I was on the bus today (which in NYC doesn’t necessarily mean you’re weird, a student, or impoverished as it does in, say, Los Angeles, although it might) and an elderly woman got on. She was clear-eyed with wiry gray hair, and wearing a black coat and Reebok running shoes. Like everyone else shuffling through the bus toward the back, she struggled with her stuff, a faux Coach purse and a Trader Joe’s shopping bag. Eventually, with much effort, she plopped the shopping bag down at my feet and and grabbed the pole for stability.
I was about to offer her my seat, when the young woman directly across from me did.
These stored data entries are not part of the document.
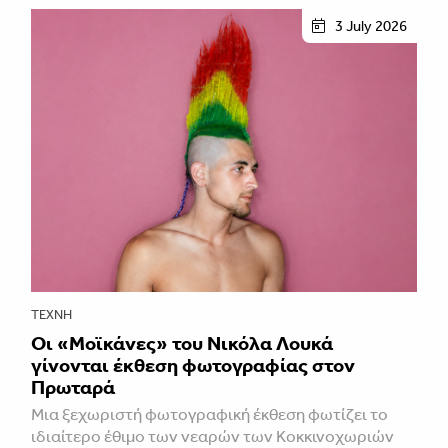
3 July 2026
ΤΈΧΝΗ
Οι «Μοϊκάνες» του Νικόλα Λουκά
γίνονται έκθεση φωτογραφίας στον
Πρωταρά
Μια ξεχωριστή φωτογραφική έκθεση φωτίζει το
ιδιαίτερο έθιμο των νεαρών των Κοκκινοχωριών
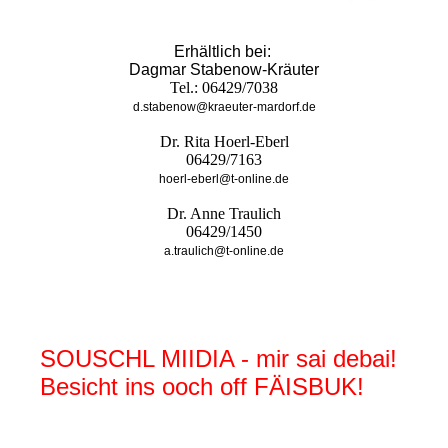
Erhältlich bei:
Dagmar Stabenow-Kräuter
Tel.: 06429/7038
d.stabenow@kraeuter-mardorf.de
Dr. Rita Hoerl-Eberl
06429/7163
hoerl-eberl@t-online.de
Dr. Anne Traulich
06429/1450
a.traulich@t-online.de
SOUSCHL MIIDIA - mir sai debai!
Besicht ins ooch off FÄISBUK!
You’d have thought she offered to wrest power of attorney from the woman’s children and then poison her in her sleep.
“NO!” the old woman snapped, and turned back around so she was facing me. “No thank YOU!” Unlike the young woman who had offered her seat, I could see her face, which was deeply perturbed. Her lashless eyes rolled upward and her mouth hung open in disgust. She let out an irritated New York City sigh.
OK, so clearly not a nice woman. But she didn’t seem disturbed, either. She wasn’t wearing an entire cake of blush and one false eyelash and a sparkly beret, like one woman in my neighborhood who likes to comment unfavorably on people’s parenting skills. OK, my parenting skills.
I was too scared of the bus lady to ask, but I wonder if her reaction was similar to mine that time I was offered a seat on the subway. I assumed the man who offered it thought I was pregnant and I was briefly offended, because I wasn’t and that meant I merely looked pregnant. Basically, the woman who offered her seat–obviously meant to be kind and perhaps as a sign of respect–was saying, “Take a load off, you obviously feeble creature with one foot in the grave.”
I can see why the old woman got grumpy. I guess if you’re in the wrong mood, inclined to take something in the worst possible way, you’re not gonna take kindly to someone saying you look old, no matter how polite and well-intentioned a package it is.
Then again, I’m tired, and I’m just 43. If the current trajectory of tired continues until I’m as old as that woman, I’m taking the seat and saying thank you in a non-sarcastic way. But that’s just me.